[Page images and their extracted text]
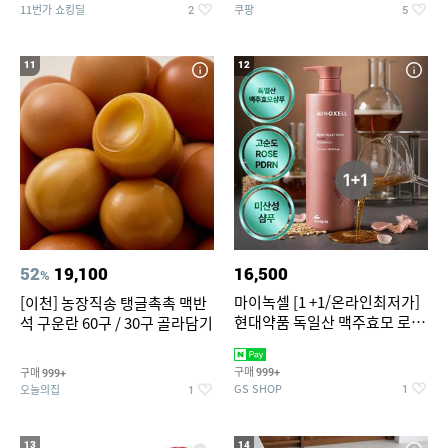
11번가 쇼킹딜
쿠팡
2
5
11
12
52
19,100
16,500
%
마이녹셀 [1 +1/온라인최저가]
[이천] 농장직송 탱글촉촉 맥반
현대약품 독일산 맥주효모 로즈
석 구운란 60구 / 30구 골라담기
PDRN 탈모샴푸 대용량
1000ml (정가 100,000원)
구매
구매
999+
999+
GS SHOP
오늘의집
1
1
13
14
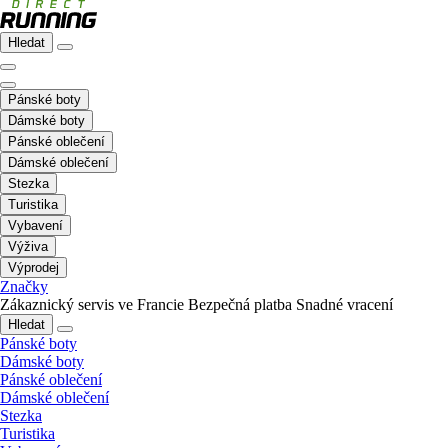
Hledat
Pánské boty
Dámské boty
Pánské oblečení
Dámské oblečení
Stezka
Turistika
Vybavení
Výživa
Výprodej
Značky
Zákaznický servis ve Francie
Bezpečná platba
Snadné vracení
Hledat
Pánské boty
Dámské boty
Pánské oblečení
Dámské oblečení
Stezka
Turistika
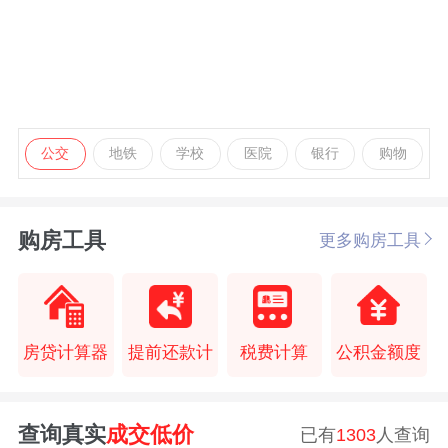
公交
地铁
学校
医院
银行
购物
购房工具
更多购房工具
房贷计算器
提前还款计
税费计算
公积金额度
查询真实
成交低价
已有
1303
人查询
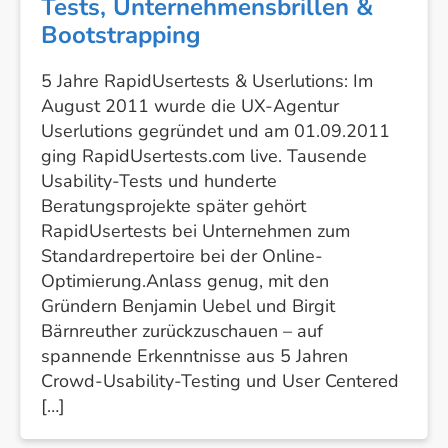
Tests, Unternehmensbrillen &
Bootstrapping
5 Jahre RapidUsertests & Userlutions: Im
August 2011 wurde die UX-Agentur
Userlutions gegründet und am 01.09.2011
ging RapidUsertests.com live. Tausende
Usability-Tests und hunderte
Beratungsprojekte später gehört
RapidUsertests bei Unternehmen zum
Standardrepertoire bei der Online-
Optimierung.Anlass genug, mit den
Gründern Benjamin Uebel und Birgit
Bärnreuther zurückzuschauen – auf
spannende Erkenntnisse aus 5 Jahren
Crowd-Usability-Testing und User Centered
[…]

PROBLEM STATEMENT: Gather every line from the rows above that contains the string "Userlutions", and reproduce each one in full.

SOLUTION TO THE EXERCISE:
5 Jahre RapidUsertests & Userlutions: Im
Userlutions gegründet und am 01.09.2011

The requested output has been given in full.